──────── Supplied entries

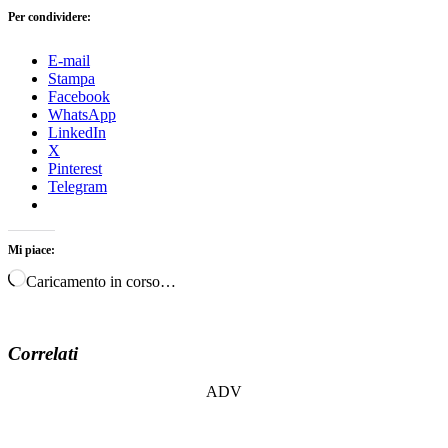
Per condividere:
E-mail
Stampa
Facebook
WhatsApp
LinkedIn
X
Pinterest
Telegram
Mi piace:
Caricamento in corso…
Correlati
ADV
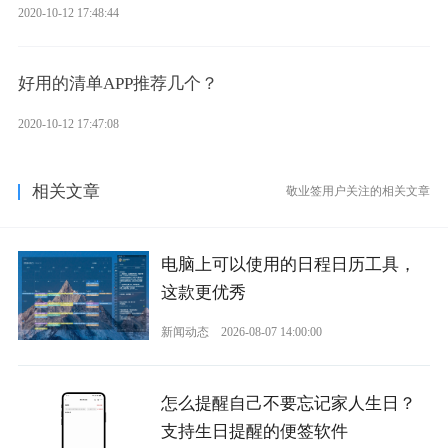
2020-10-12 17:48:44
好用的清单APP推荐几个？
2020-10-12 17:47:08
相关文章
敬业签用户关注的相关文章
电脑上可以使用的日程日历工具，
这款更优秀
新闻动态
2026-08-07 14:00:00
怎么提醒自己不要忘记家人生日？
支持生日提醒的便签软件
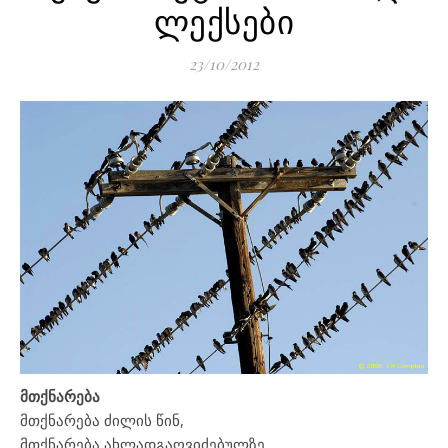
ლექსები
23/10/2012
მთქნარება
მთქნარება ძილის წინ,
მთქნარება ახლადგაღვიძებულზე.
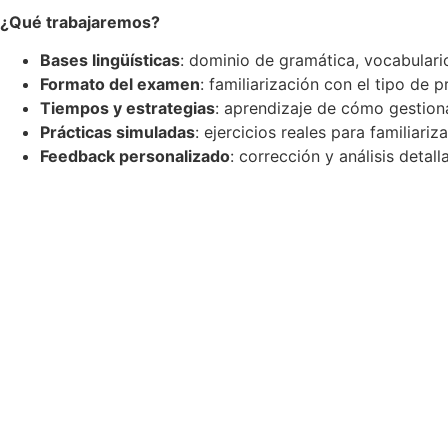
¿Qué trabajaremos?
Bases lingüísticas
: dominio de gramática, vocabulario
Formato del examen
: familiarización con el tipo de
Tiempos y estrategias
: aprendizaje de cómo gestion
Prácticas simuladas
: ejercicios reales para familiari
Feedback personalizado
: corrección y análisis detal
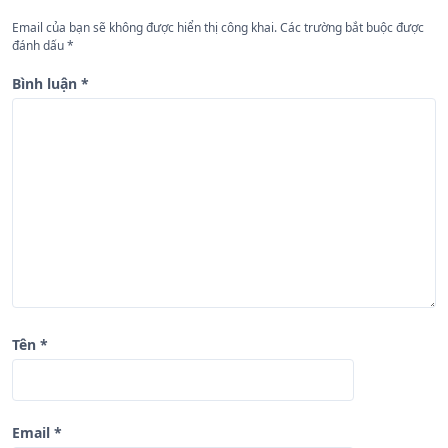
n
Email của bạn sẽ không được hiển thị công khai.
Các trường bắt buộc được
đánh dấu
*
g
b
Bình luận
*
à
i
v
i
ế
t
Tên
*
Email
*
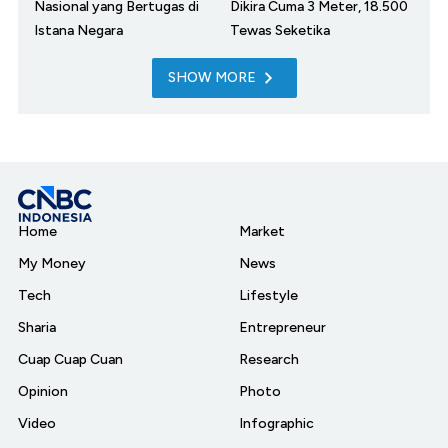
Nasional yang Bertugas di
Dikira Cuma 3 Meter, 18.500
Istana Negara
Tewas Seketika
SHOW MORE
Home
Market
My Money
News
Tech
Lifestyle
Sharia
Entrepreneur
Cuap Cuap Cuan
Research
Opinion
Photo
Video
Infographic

────────────────

[Goal of the exercise]
The task calls for every line of the data to be returned exactly, without pictures.

[Exercise output]
Per condividere:
E-mail
Stampa
Facebook
WhatsApp
LinkedIn
X
Pinterest
Telegram
Mi piace:
Caricamento in corso…
Correlati
ADV
2020-10-12 17:48:44
好用的清单APP推荐几个？
2020-10-12 17:47:08
相关文章
敬业签用户关注的相关文章
电脑上可以使用的日程日历工具，
这款更优秀
新闻动态
2026-08-07 14:00:00
怎么提醒自己不要忘记家人生日？
支持生日提醒的便签软件
ლექსები
23/10/2012
მთქნარება
მთქნარება ძილის წინ,
მთქნარება ახლადგაღვიძებულზე.
¿Qué trabajaremos?
Bases lingüísticas
: dominio de gramática, vocabulario
Formato del examen
: familiarización con el tipo de
Tiempos y estrategias
: aprendizaje de cómo gestion
Prácticas simuladas
: ejercicios reales para familiari
Feedback personalizado
: corrección y análisis detal
n
Email của bạn sẽ không được hiển thị công khai.
Các trường bắt buộc được
đánh dấu
*
g
b
Bình luận
*
à
i
v
i
ế
t
Tên
*
Email
*
Nasional yang Bertugas di
Dikira Cuma 3 Meter, 18.500
Istana Negara
Tewas Seketika
SHOW MORE
Home
Market
My Money
News
Tech
Lifestyle
Sharia
Entrepreneur
Cuap Cuap Cuan
Research
Opinion
Photo
Video
Infographic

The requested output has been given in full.